Life isn’t All Haha Heehee
Is Life Fun When You Don’t Always Look Twenty One?
Maybe I cursed myself when I denounced those ‘book over movie’ snobs, or maybe I’m just pickier than I thought. Meera Syal’s second novel Life isn’t All Haha Heehee feels like a kind of unofficial biographical sequel to Anita and Me. Although Life isn’t… deals with heavier themes, it still has that dark comedy which she does so well. Her prose is, as always, unquestionably phenomenal, but the BBC miniseries adaptation fell short for me. The characters just didn’t match the ones in the book. Okay, okay, I’m a hypocrite. Now go read the book first.
Life isn’t… follows the lives of three best friends who grew up together in the Punjabi community of East London. Sunita the once-activist who is a failed law student and unhappy wife. Tania, former school yard scrapper who is now an aspiring TV/film director. Then there is Chila, dictionary definition sweet, but not the kind that fails the Sexy Lamp test. The story opens with Chila’s wedding to Deepak, a joyous event since her family had written her off as too dumb to be marriageable. It is Chila’s innocence which inspires Tania’s boss to give Tania her own film project. A documentary about love in the South Asian community. This tokenism which is the antithesis of what Tania wants to build her career on, is precisely what launches it.
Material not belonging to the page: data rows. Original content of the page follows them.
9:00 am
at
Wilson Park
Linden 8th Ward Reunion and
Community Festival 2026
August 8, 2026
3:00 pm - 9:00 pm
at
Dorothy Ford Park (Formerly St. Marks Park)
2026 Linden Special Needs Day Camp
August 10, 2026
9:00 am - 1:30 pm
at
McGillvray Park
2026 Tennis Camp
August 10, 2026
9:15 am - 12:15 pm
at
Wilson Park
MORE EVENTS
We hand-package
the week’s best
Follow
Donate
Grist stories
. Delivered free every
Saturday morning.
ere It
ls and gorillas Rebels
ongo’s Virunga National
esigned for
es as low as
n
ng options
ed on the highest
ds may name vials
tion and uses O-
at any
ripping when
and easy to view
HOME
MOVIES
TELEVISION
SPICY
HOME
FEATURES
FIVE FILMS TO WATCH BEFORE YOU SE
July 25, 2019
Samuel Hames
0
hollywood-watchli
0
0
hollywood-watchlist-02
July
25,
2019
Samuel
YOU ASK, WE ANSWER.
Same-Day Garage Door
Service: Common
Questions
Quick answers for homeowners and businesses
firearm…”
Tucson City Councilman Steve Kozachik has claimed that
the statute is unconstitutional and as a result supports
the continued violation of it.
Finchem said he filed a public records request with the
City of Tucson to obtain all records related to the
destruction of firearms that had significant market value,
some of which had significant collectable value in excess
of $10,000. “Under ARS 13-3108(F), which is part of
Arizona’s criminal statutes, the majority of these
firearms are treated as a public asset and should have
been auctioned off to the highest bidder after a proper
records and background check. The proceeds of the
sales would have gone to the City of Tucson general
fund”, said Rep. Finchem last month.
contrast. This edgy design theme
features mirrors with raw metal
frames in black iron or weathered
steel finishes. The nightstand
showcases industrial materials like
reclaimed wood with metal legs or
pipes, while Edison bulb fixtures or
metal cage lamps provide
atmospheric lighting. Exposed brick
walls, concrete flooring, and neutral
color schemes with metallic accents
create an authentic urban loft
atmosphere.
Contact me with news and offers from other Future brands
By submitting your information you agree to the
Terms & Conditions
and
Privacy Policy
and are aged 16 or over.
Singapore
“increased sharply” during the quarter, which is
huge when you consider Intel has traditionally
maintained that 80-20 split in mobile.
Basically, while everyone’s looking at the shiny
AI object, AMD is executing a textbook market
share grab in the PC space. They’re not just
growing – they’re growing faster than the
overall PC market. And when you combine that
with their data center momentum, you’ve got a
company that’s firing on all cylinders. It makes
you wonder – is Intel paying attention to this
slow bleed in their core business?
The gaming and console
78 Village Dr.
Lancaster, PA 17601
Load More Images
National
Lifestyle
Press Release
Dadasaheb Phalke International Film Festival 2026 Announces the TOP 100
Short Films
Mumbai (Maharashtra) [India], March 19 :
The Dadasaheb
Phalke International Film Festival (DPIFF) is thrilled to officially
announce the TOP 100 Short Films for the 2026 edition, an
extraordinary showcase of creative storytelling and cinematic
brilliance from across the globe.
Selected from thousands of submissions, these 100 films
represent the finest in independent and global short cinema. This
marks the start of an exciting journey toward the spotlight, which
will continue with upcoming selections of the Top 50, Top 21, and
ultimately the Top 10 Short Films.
But her film’s success also ignites a series of betrayals leaving the three women to fight for their own happiness amidst splintered friendships.
As always, Syal puts the South Asian experience at the forefront without isolating readers, or worse, writing something hollow where the reader is merely observing the ‘other.’ Sorrows, joys, and struggles are borderless even when they come in different shades. Despite landing on different paths, it was once an unspoken rule of their friendship that the three women would be united by shared domesticity: husbands, children, and as Chila said, getting old and saggy together.
Unfortunately the phrase ‘you let yourself go’ is as much an accusation as a lament. So many scenes in both versions had me cringing, like when her husband Akash calls Sunita a cliche, dumpy housewife after she cuts her hair and loses weight. The pressure of having to do and be everything and please everyone – all before the inevitable decline into crone-hood at thirty six – was frustratingly relatable. The constant references to Tania’s beauty is just further proof of an uncomfortable truth. Audiences would rather learn about a culture from someone who is an approachable mix of exotic and conventionally beautiful.
Sadly, this nuance and even the darkly humorous aspects were lost in the adaptation or conveyed in flat, plot exposition-type dialogue. The miniseries gives too much space to their messy love lives when love is just a foil for how complicated it really is to live life on your own terms. That said, don’t write off the series entirely. It’s part of a body of work where the heavy lifting isn’t done by South Asian cliches of colors, one-dimensionally crazy parents, and spontaneous dance numbers.
Also, don’t forget how rare and refreshing it is to read a story where women in their thirties are still searching for happiness instead of comparison shopping for nursing homes.